このため現時点ではF-35Bに搭載可能な長射程兵器はありません。

 JSM(最大射程280km以上)には及びませんが、バイラクタルTB3は最大射程55kmの超音速空対地ミサイル「UAV-122」の発射試験にも成功しており、イタリア海軍が望むのであれば、同海軍は艦上機から運用する長射程攻撃兵器を手にすることができると考えられます。

 3つ目の理由はイタリアの経済産業政策にあります。

 イタリアの防衛大手企業のレオナルドは2025年3月に、バイラクタルTB3を開発したトルコのバイカルとUASを開発・製造する合弁会社を設立しています。

 前に述べたベルゴット参謀総長は、バイラクタルTB3の導入がレオナルドを通じて行われると述べており、バイカルのハルク・バイラクタル最高経営責任者(CEO)も、イタリアに納入されるバイラクタルTB3はイタリア北部のロンキ・デイ・レジオナーリに所在する施設で製造されるだろうと述べています。

 この話の真偽のほどは定かではありませんが、レオナルドの強みの一つであるレーダーや航法システムなどが、バイラクタルTB3に統合されることになる可能性もあるようです。どのような形でレオナルドが関与するにせよ、イタリアの国内雇用や産業振興にとってプラスとなることは確かだと思います。

英海軍も追随 海自の動向は?

 クイーン・エリザベス級空母でF-35Bを運用しているイギリス海軍は、現在同級空母で早期警戒(AEW)の任にあたっているマーリンMk.2ヘリコプターのAEW型を2029年いっぱいで退役させて、AEW機能を持つ固定翼機型UASで更新する計画を進めています。

「F-35と“無人機”どっさり空母」誕生へ…なぜ共存? 性能...の画像はこちら >>

「DSEI Japan 2025」で展示されたSTOLキットとソノブイポッドを装着した「シーガーディアン」の大型模型(竹内 修撮影)

 日本の防衛装備庁は2025年1月15日、「艦上運用可能な早期警戒機の検討」を行う事業者の一般競争入札を行っていますが、仮に海上自衛隊が艦上運用可能な早期警戒機を導入することになった場合、AEW機能を持つ固定翼機型UASも有力な候補となるはずです。

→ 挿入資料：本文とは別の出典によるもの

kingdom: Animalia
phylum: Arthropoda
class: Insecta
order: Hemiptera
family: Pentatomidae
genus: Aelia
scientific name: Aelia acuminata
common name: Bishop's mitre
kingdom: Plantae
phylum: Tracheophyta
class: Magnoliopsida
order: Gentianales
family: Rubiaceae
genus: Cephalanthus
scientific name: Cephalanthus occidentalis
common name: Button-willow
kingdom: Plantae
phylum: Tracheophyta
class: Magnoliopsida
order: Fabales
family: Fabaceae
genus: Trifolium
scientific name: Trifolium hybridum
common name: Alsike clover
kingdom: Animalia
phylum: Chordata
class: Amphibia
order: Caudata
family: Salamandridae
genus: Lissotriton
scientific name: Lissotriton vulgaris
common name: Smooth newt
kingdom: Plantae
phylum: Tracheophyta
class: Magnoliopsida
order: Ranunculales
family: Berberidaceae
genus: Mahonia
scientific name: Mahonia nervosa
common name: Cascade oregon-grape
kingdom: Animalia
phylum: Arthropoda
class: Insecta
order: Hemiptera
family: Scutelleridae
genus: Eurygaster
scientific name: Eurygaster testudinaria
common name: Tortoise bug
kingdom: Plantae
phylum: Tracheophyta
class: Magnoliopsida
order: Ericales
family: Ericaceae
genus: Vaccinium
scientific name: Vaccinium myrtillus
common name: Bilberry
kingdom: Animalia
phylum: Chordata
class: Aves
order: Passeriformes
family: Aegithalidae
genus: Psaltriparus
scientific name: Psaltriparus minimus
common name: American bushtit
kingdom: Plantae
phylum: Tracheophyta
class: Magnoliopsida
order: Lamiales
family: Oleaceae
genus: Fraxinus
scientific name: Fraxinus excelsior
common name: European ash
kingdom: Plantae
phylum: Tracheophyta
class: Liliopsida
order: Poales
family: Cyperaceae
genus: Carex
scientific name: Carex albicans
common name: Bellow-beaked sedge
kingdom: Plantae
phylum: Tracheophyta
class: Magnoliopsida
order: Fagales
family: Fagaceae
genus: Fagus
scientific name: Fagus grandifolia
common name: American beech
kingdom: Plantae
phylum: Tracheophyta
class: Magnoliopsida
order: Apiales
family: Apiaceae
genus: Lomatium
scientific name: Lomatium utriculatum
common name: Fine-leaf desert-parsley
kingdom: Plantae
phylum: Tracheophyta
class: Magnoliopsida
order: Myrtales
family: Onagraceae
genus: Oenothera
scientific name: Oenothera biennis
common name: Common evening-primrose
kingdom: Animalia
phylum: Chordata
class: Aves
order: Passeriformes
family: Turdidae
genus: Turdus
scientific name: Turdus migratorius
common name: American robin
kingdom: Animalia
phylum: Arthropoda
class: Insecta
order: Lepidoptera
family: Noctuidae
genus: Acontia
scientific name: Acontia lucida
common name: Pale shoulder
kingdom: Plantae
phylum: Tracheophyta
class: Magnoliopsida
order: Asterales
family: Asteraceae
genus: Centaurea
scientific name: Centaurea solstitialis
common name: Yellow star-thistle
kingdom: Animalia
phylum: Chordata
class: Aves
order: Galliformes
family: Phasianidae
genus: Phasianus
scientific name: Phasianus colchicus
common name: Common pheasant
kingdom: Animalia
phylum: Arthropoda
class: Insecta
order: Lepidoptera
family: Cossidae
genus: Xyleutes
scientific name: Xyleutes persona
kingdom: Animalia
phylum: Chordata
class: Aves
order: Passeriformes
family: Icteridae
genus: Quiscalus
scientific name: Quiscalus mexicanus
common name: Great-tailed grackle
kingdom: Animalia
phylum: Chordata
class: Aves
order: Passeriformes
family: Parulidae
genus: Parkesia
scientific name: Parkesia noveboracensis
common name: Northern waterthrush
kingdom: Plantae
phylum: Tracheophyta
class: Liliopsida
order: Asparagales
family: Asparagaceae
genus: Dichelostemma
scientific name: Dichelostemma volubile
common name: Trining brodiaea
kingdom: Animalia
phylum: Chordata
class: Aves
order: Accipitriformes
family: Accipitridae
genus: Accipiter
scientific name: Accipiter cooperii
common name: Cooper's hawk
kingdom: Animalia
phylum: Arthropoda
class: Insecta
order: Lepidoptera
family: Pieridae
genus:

 またアメリカのUASメーカーであるGA-ASI(ジェネラル・アトミックス・エアロノーティカル・システムズ)は、海上自衛隊が導入を決定した固定翼機型UAS「シーガーディアン」用に、短距離離着陸(STOL)性能を高めるキットと、潜水艦を捜索する「ソノブイ」を投下するポッドの開発を進めています。

 海上自衛隊に、F-35Bを艦上運用するための改修を行っているいずも型護衛艦で固定翼機型UASを運用する構想があるのかはわかりませんが、同志国であり、F-35Bを運用するイタリア、イギリス両海軍の動向や、海上自衛隊の作戦柔軟性を向上させる技術の開発が進んでいることを鑑みれば、海上自衛隊もいずも型で固定翼機型UASを運用することを、検討すべきだと筆者は思います。